[Collected data]
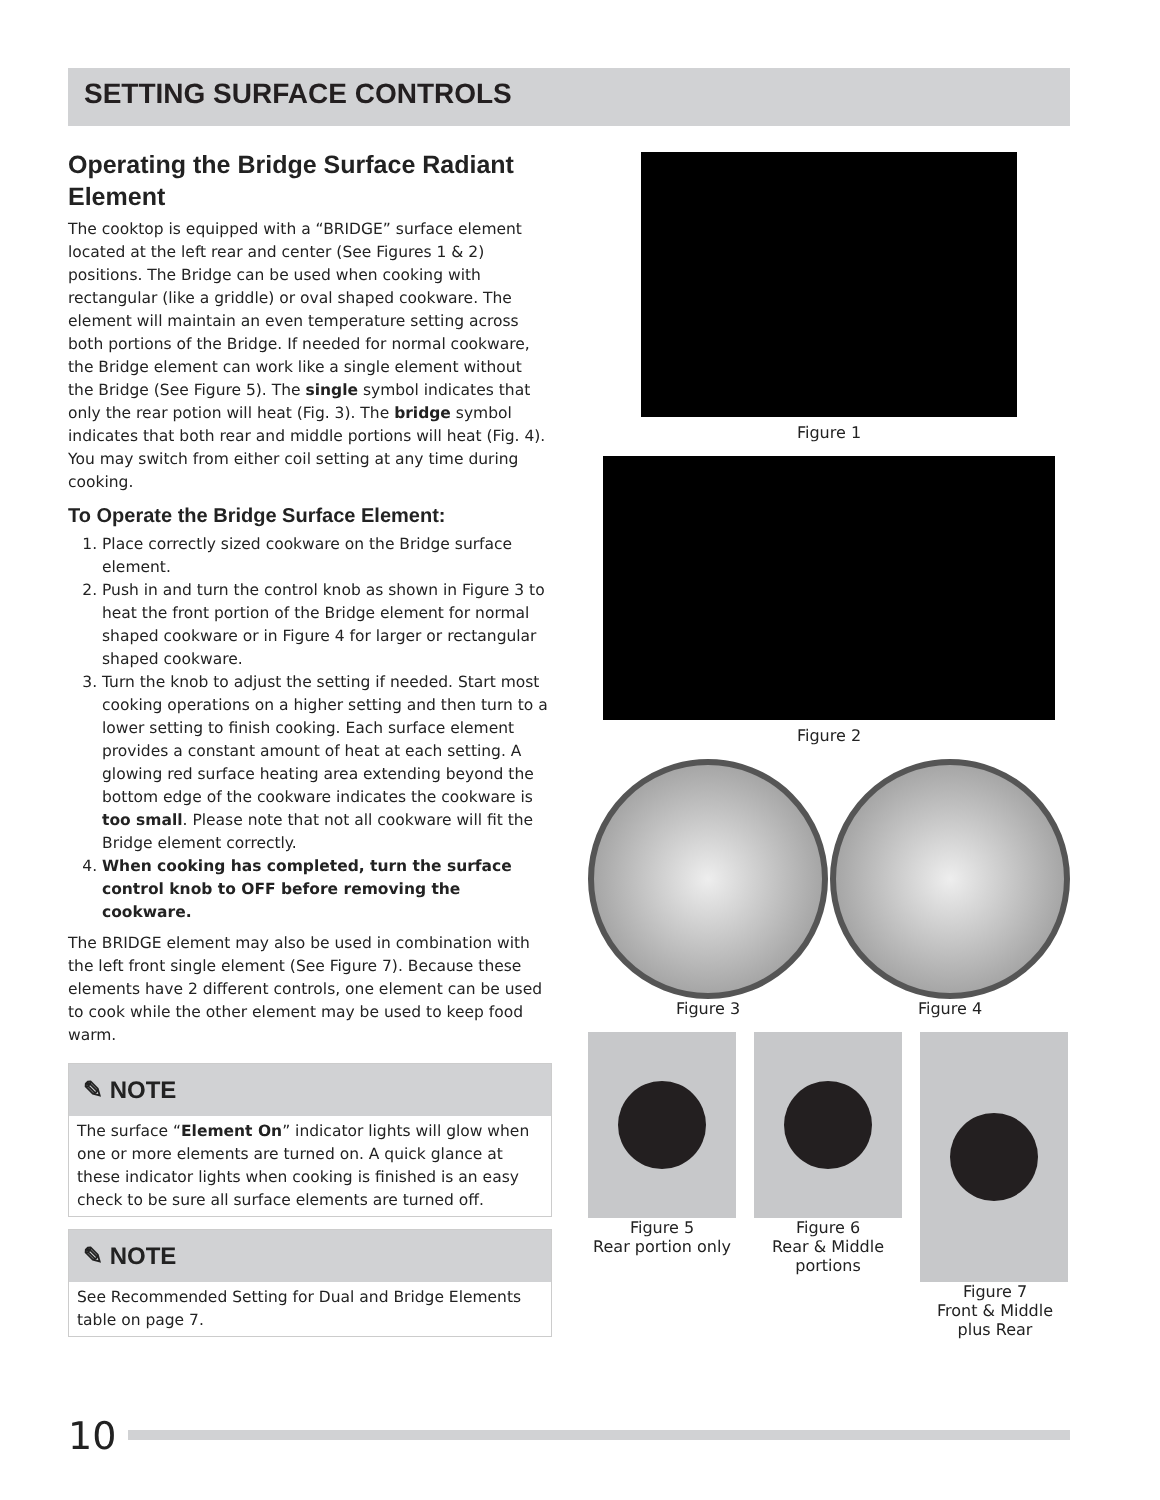SETTING SURFACE CONTROLS
Operating the Bridge Surface Radiant Element
The cooktop is equipped with a “BRIDGE” surface element located at the left rear and center (See Figures 1 & 2) positions. The Bridge can be used when cooking with rectangular (like a griddle) or oval shaped cookware. The element will maintain an even temperature setting across both portions of the Bridge. If needed for normal cookware, the Bridge element can work like a single element without the Bridge (See Figure 5). The single symbol indicates that only the rear potion will heat (Fig. 3). The bridge symbol indicates that both rear and middle portions will heat (Fig. 4). You may switch from either coil setting at any time during cooking.
To Operate the Bridge Surface Element:
1. Place correctly sized cookware on the Bridge surface element.
2. Push in and turn the control knob as shown in Figure 3 to heat the front portion of the Bridge element for normal shaped cookware or in Figure 4 for larger or rectangular shaped cookware.
3. Turn the knob to adjust the setting if needed. Start most cooking operations on a higher setting and then turn to a lower setting to finish cooking. Each surface element provides a constant amount of heat at each setting. A glowing red surface heating area extending beyond the bottom edge of the cookware indicates the cookware is too small. Please note that not all cookware will fit the Bridge element correctly.
4. When cooking has completed, turn the surface control knob to OFF before removing the cookware.
The BRIDGE element may also be used in combination with the left front single element (See Figure 7). Because these elements have 2 different controls, one element can be used to cook while the other element may be used to keep food warm.
✎ NOTE
The surface “Element On” indicator lights will glow when one or more elements are turned on. A quick glance at these indicator lights when cooking is finished is an easy check to be sure all surface elements are turned off.
✎ NOTE
See Recommended Setting for Dual and Bridge Elements table on page 7.
Figure 1
Figure 2
Figure 3 Figure 4
Figure 5
Rear portion only
Figure 6
Rear & Middle portions
Figure 7
Front & Middle plus Rear
10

*Exercise directions*
Copy every line of the entries above in which "cooking" occurs.

*Result of this task*
The cooktop is equipped with a “BRIDGE” surface element located at the left rear and center (See Figures 1 & 2) positions. The Bridge can be used when cooking with rectangular (like a griddle) or oval shaped cookware. The element will maintain an even temperature setting across both portions of the Bridge. If needed for normal cookware, the Bridge element can work like a single element without the Bridge (See Figure 5). The single symbol indicates that only the rear potion will heat (Fig. 3). The bridge symbol indicates that both rear and middle portions will heat (Fig. 4). You may switch from either coil setting at any time during cooking.
3. Turn the knob to adjust the setting if needed. Start most cooking operations on a higher setting and then turn to a lower setting to finish cooking. Each surface element provides a constant amount of heat at each setting. A glowing red surface heating area extending beyond the bottom edge of the cookware indicates the cookware is too small. Please note that not all cookware will fit the Bridge element correctly.
4. When cooking has completed, turn the surface control knob to OFF before removing the cookware.
The surface “Element On” indicator lights will glow when one or more elements are turned on. A quick glance at these indicator lights when cooking is finished is an easy check to be sure all surface elements are turned off.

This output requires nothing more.